** GIVEN TEXT **

In [None]:
# Import required packages

import numpy as np
from sklearn.datasets import fetch_olivetti_faces
from sklearn.model_selection import train_test_split
from sklearn.decomposition import PCA
from sklearn.cluster import KMeans
from sklearn.metrics import silhouette_score
import matplotlib.pyplot as plt

# CLUSTERING USING K-MEANS ALGORITHM
_**Develop a program to apply k-Means algorithm to cluster a set of instances on an appropriate dataset**_

## Retrieval & Preparation of Data

This experiment uses Olivetti faces dataset containing face images taken between April 1992 and April 1994 at AT&T Laboratories, Cambridge. There are ten different images for each of 40 distinct faces totaling 400 images. The images were taken at different times, varying lighting conditions, facial expressions (open or closed eyes, smiling or not smiling) and facial details (glasses or no glasses).

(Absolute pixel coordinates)
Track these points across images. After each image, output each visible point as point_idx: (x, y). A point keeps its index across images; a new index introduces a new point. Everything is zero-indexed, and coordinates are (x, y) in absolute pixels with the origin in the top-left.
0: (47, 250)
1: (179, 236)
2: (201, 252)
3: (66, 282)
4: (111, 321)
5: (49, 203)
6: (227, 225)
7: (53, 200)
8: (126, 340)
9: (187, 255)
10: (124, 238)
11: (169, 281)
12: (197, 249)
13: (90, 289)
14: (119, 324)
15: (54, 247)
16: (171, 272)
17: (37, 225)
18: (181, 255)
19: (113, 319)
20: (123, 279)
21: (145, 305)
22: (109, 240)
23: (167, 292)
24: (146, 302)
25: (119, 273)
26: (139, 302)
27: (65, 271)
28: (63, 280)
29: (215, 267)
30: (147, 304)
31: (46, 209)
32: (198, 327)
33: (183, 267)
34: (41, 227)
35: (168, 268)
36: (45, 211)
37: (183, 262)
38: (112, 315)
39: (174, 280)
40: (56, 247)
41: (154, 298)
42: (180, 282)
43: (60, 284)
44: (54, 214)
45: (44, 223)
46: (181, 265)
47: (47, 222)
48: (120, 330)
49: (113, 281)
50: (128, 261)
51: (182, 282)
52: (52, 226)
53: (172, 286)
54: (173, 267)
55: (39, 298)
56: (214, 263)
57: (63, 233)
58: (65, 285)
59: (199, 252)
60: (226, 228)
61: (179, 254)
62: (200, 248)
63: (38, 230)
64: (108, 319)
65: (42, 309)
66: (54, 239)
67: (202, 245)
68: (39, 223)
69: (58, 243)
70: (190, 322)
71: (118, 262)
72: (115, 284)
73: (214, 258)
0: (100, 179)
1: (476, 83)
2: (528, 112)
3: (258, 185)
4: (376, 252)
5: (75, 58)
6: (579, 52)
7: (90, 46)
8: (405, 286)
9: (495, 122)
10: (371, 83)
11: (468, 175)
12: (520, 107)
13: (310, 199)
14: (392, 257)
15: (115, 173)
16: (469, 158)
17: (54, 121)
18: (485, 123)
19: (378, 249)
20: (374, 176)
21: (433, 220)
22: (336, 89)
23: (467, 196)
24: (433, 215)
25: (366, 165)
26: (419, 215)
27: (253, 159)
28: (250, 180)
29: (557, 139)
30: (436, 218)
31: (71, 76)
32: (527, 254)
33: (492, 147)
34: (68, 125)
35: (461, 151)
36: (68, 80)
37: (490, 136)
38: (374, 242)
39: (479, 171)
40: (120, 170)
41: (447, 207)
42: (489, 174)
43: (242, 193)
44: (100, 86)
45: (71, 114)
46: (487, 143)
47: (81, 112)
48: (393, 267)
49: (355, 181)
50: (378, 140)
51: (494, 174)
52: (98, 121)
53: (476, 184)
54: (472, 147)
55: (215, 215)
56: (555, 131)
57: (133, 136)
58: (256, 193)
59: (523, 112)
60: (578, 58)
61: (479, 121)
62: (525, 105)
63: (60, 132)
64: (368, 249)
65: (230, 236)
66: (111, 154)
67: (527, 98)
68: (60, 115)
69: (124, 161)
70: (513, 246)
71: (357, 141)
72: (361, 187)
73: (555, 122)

** TASK DESCRIPTION **
From the k-Means clustering notebook, write out the passage between "import numpy as" and "or no glasses).", inclusive, without changing a word.

** TASK RESULT **
import numpy as np
from sklearn.datasets import fetch_olivetti_faces
from sklearn.model_selection import train_test_split
from sklearn.decomposition import PCA
from sklearn.cluster import KMeans
from sklearn.metrics import silhouette_score
import matplotlib.pyplot as plt

# CLUSTERING USING K-MEANS ALGORITHM
_**Develop a program to apply k-Means algorithm to cluster a set of instances on an appropriate dataset**_

## Retrieval & Preparation of Data

This experiment uses Olivetti faces dataset containing face images taken between April 1992 and April 1994 at AT&T Laboratories, Cambridge. There are ten different images for each of 40 distinct faces totaling 400 images. The images were taken at different times, varying lighting conditions, facial expressions (open or closed eyes, smiling or not smiling) and facial details (glasses or no glasses).